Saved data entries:
-*-*-

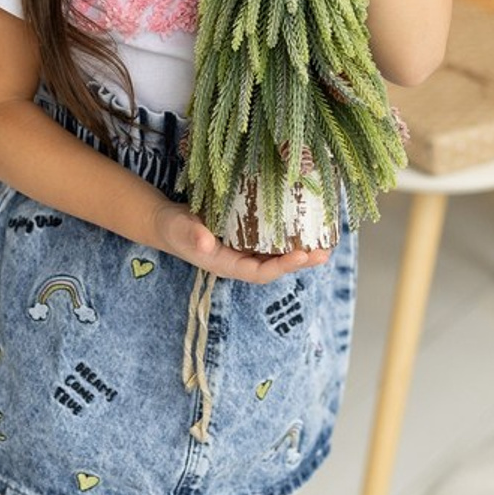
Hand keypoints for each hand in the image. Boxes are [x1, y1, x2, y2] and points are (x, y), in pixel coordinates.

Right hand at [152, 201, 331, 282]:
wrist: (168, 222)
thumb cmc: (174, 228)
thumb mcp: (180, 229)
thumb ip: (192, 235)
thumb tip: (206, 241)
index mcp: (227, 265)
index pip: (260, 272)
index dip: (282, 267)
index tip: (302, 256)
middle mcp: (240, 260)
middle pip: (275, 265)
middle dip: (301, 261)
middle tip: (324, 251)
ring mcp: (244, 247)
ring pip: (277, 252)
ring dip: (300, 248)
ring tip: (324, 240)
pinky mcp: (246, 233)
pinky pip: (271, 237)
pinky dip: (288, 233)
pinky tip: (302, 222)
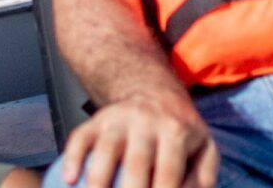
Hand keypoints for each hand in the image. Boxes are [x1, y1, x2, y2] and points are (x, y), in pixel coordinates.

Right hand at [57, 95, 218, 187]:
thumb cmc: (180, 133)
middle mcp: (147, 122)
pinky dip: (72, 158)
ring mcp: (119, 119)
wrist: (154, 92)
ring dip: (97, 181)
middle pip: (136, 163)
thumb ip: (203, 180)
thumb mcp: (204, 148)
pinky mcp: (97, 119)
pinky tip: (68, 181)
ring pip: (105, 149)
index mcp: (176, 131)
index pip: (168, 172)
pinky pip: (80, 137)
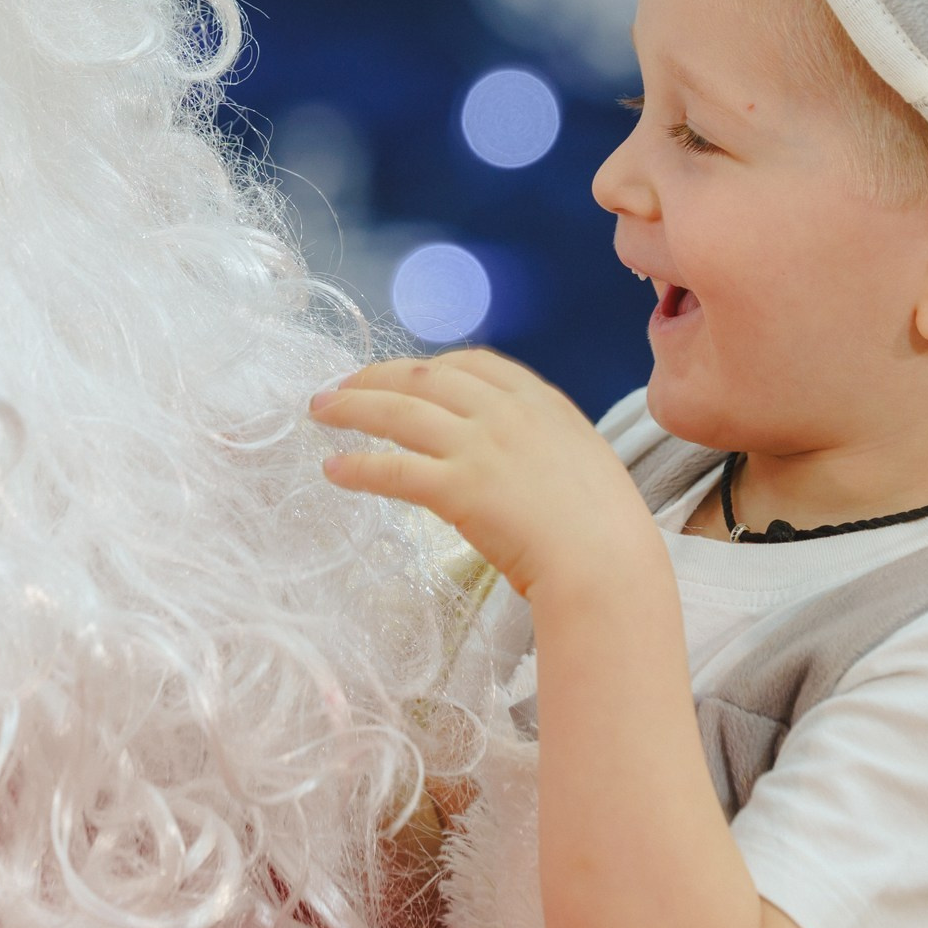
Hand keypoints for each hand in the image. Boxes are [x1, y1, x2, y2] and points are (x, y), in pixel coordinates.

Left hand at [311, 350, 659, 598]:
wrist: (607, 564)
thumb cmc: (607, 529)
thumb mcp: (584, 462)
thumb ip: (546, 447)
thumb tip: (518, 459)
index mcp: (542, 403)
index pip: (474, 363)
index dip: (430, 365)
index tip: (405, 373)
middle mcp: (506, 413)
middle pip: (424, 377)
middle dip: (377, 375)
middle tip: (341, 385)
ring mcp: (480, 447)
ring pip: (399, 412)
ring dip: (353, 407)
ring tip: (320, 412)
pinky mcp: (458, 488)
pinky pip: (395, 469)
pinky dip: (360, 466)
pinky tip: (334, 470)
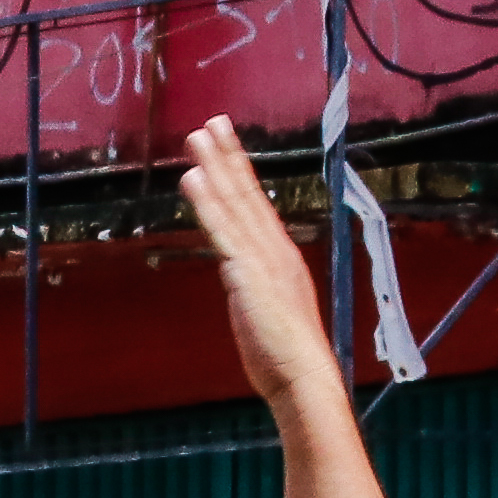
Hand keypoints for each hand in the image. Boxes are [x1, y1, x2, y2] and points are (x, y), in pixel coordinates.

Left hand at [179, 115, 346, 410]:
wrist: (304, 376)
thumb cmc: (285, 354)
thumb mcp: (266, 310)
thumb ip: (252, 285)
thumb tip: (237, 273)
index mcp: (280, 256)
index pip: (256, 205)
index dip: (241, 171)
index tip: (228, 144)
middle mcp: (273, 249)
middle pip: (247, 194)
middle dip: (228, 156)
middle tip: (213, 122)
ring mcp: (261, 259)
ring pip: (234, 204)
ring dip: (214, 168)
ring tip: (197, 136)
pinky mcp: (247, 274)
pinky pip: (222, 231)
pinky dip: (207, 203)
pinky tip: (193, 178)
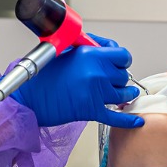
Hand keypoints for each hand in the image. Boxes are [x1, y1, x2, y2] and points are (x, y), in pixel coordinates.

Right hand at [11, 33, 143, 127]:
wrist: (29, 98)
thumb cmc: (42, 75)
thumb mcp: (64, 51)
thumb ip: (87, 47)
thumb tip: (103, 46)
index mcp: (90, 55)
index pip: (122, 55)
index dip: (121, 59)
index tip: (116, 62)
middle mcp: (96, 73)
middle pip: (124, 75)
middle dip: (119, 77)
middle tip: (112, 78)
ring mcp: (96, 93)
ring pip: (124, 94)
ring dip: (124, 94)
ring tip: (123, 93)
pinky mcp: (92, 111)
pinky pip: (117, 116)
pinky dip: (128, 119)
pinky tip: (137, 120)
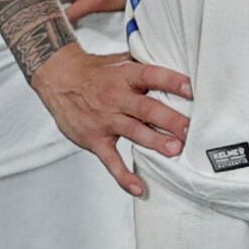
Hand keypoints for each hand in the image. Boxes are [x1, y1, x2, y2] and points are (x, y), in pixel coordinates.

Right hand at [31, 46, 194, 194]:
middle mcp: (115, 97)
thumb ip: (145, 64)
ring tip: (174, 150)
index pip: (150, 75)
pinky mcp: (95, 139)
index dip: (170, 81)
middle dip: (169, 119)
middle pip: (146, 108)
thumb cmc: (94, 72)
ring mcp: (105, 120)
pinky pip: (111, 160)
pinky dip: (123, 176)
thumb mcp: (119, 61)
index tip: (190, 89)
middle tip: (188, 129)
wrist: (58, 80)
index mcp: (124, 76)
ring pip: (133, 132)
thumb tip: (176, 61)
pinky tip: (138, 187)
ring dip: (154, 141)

-*-*-

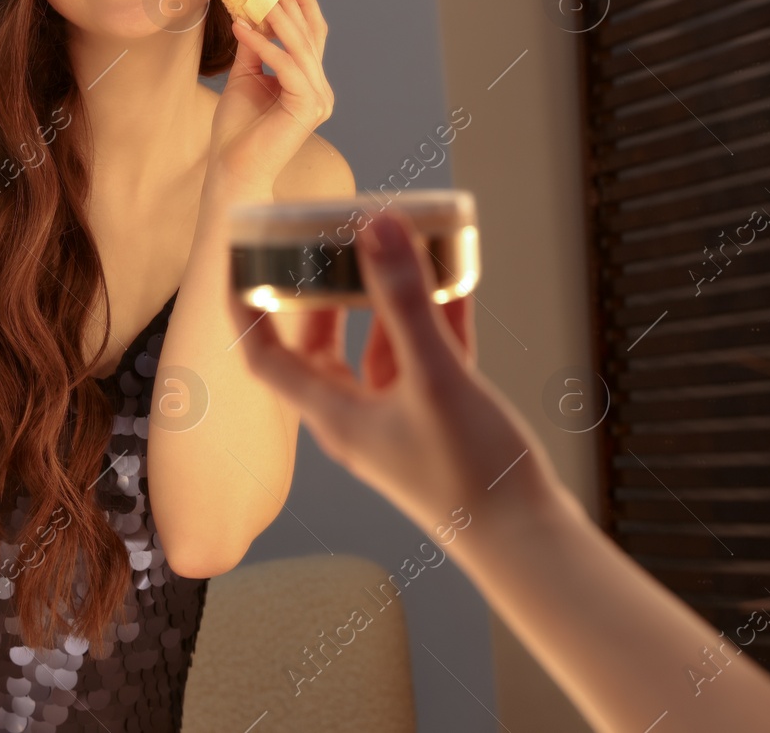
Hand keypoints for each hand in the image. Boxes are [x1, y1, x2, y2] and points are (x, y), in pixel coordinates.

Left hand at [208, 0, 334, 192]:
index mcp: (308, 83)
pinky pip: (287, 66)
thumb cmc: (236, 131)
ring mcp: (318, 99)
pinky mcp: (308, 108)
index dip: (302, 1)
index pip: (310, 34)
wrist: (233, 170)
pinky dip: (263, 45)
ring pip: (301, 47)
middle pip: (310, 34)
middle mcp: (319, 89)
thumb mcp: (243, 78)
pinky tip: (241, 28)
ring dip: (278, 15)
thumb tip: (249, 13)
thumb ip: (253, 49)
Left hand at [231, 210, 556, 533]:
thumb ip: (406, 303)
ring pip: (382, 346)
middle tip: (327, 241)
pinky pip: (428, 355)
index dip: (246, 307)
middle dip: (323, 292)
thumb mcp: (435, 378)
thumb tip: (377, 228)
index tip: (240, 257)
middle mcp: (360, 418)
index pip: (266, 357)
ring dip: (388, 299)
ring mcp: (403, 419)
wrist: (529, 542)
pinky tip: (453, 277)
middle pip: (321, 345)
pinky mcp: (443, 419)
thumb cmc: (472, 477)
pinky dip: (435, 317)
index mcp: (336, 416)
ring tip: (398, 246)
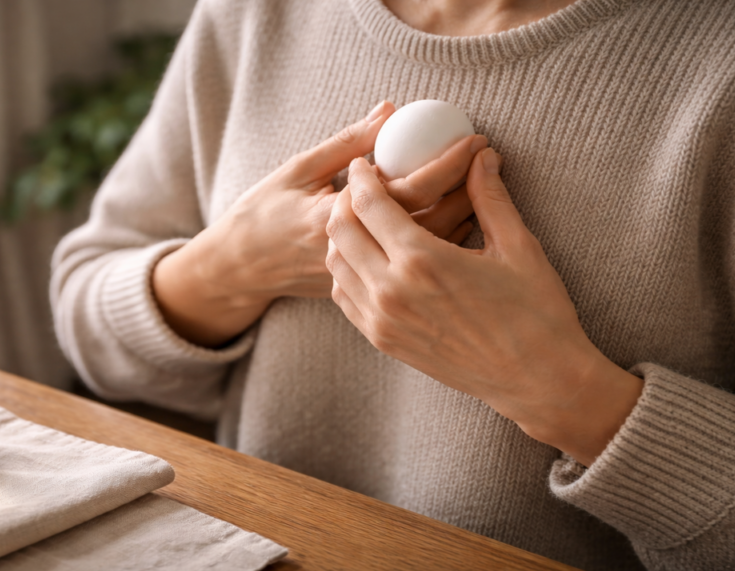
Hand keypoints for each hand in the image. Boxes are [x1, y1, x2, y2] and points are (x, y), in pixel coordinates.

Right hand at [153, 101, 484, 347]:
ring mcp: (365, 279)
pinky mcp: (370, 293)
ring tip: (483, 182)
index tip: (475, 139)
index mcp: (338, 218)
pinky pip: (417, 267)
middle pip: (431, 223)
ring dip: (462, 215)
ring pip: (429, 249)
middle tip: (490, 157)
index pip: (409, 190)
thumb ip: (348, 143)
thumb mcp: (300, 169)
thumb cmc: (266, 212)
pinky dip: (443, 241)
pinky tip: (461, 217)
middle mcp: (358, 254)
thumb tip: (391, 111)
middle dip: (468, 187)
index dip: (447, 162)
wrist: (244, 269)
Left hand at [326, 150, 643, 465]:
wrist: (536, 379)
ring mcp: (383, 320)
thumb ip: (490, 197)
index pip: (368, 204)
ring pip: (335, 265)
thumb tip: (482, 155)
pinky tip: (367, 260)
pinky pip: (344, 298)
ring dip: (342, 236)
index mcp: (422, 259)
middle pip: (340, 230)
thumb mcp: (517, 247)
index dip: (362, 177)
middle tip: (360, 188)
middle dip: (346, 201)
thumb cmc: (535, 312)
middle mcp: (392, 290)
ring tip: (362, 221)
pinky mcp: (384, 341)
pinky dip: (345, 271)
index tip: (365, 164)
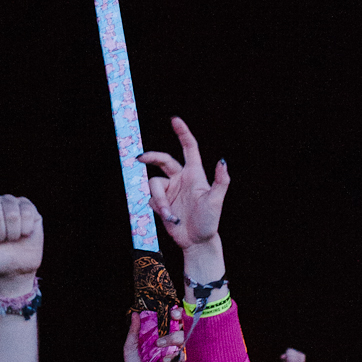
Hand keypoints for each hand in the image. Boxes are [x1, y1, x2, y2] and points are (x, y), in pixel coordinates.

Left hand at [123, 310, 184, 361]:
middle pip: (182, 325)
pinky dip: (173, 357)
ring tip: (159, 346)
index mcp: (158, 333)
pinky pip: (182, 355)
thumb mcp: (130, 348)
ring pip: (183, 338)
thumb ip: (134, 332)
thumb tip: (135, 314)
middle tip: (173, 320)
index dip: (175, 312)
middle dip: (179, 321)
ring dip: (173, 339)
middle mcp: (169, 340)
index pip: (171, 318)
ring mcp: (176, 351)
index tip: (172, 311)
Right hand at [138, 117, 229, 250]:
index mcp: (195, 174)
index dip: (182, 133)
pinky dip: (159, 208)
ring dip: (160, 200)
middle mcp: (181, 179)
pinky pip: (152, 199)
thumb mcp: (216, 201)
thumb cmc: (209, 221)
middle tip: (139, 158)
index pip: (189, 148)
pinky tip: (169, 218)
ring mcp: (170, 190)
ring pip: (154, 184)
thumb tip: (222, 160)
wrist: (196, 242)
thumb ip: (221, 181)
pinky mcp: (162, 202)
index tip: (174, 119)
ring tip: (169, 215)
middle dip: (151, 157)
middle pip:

-*-*-

Assignment – Within these entries, output exactly the lines starting at the one with "thumb tip: (377, 228)" and finishing at the one with "ring mcp: (365, 279)". Leave pictures out of the output.

Finished task –
thumb tip: (377, 228)
index tip: (240, 257)
middle mcp: (360, 418)
index pip: (266, 357)
ring dip: (388, 299)
ring mcp: (403, 419)
wrist: (529, 542)
pinky tip: (453, 277)
middle pip: (321, 345)
pinky mcp: (443, 419)
thumb cmc: (472, 477)
pinky dip: (435, 317)
index mcp: (336, 416)
ring tip: (398, 246)
Hand keypoints for each hand in the image. Boxes are [x1, y1, x2, y2] and points are (x, y), in pixel coordinates.

Right hand at [153, 101, 484, 347]:
ring mcp: (365, 279)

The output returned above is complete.